Mobile is making national headlines after two long-time residents filed suit in U.S District Court against Alabama Gov. Robert Bentley and Attorney General Luther Strange on Wednesday, May 7.

Cari Searcy and Kimberly McKeand, a same-sex couple residing in Mobile County, named the two state officials and others in the recent complaint, which seeks an injunction allowing Searcy to legally adopt McKeand’s son, Khaya. McKeand gave birth to her son in 2005, and she and Searcy have raised the 9-year-old as equal parents.

“Our clients are excellent people and a wonderful family,” said Attorney David Kennedy, who is representing the couple along with co-council Christine Hernandez. “We’re trying to get the state government to see that, too.”

Searcy filed a petition with the Probate Court of Mobile County seeking to adopt Khaya in 2011 under the state’s stepparent adoption statute (Ala. Code 226-10A-27), which established that “any person can adopt his or her spouse’s child.”

“Spouse is not particularly defined in that statue,” Hernandez said. “If you’re married, that’s your spouse.”

Searcy and McKeand were married in California six years ago, but the Probate Court and the Court of Civil Appeals of Alabama have officially disagreed about its validity.

In two separate cases, both courts ruled against Searcy — citing Alabama Code 1975 Section 30-1-19(e), which states Alabama “shall not recognize any marriage of parties of the same sex” that occurred in other states.

Kennedy said the state is pretending his clients’ marriage isn’t real, which he and Hernandez feel is unconstitutional for several reasons. He cited the “full faith and credit clause” of the U.S. Constitution, which requires states to respect the “public acts, records and judicial proceedings of every other state.”

“The state will recognize an out-of-state marriage license for heterosexual couples,” Hernandez said. “If you look at the marriage licenses, they’re not different except for the gender of one party to the lenience.”

Kennedy maintains Alabama is also violating the equal protection and due process clauses outlined in the 14th Amendment.

“You can’t treat people differently. We’re all guaranteed equality,” he said. “States can’t decline a person of property or personal items without due process, but they’re voiding this couple’s marriage without due process.”

Searcy and McKeand were reluctant to peruse the case after exhausting their options in state court, but eventually decided it was worth the effort.

“With the ruling on the Defense of Marriage Act (DOMA) last year and the Supreme Court, we really felt like we had a strong case to finally obtain those rights,” Searcy said. “We’ve been fighting this battle for almost nine years. We’re just hoping to obtain the right to adopt before (Khaya) turns 18.”

After DOMA was repealed, the federal government officially began recognizing same-sex unions, which led to Searcy and McKeand filing a joint federal tax return for the first time. Here at home, the state of Alabama wouldn’t acknowledge their union, and the couple had to separately file their state income taxes.

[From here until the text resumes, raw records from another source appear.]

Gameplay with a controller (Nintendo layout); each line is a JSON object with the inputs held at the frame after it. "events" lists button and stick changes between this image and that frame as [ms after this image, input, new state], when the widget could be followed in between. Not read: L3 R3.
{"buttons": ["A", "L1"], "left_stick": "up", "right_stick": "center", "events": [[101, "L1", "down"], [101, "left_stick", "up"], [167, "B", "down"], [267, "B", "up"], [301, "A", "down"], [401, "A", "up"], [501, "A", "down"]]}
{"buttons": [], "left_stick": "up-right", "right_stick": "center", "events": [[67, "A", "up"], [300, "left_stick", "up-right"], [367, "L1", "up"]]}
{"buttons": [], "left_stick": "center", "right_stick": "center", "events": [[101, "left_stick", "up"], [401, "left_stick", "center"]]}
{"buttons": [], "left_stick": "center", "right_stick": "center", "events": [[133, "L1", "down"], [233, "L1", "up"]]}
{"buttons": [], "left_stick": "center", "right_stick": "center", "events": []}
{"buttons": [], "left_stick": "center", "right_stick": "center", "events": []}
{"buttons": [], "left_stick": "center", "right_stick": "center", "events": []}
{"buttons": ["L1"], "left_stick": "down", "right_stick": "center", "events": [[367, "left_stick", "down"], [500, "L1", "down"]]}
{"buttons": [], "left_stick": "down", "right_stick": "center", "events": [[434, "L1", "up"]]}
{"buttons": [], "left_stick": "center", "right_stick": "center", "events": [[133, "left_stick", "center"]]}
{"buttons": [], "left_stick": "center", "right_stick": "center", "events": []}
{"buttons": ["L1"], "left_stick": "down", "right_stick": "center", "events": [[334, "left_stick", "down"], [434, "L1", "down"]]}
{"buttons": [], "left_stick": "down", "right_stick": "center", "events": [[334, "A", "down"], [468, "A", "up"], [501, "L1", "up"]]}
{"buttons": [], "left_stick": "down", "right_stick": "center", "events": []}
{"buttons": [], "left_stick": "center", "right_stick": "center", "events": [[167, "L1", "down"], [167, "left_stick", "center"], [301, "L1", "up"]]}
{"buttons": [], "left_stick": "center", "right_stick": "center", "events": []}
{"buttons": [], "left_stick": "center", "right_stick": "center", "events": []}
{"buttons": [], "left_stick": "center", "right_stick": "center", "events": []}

Searcy said there are more than 1,400 benefits couples don’t realize marriage affords them, including medical authorization, which is important to the couple because of their son’s history of heart complications.

When he was 3 months old, Khaya had open-heart surgery and Searcy was not allowed to sign permission forms for the medical procedure.
Kennedy said the law, as its interpreted currently, also prevents Searcy from retaining custody of Khaya if something were to happen to McKeand, even though she is the only other parent he’s ever known.

“The state views her as a legal stranger,” he said. “It could also cause problems with inheritance, access to school and medical records and all sorts of other things. All the little things parents can do, she can’t.”

The cornerstone of the state’s case against the adoption rests on the Sanctity Laws, which are outlined in Amendment 774 of Alabama’s constitution. Searcy’s suit claims that law is unconstitutional as applied to her case because Alabama has no legitimate basis in public policy for denying the adoption.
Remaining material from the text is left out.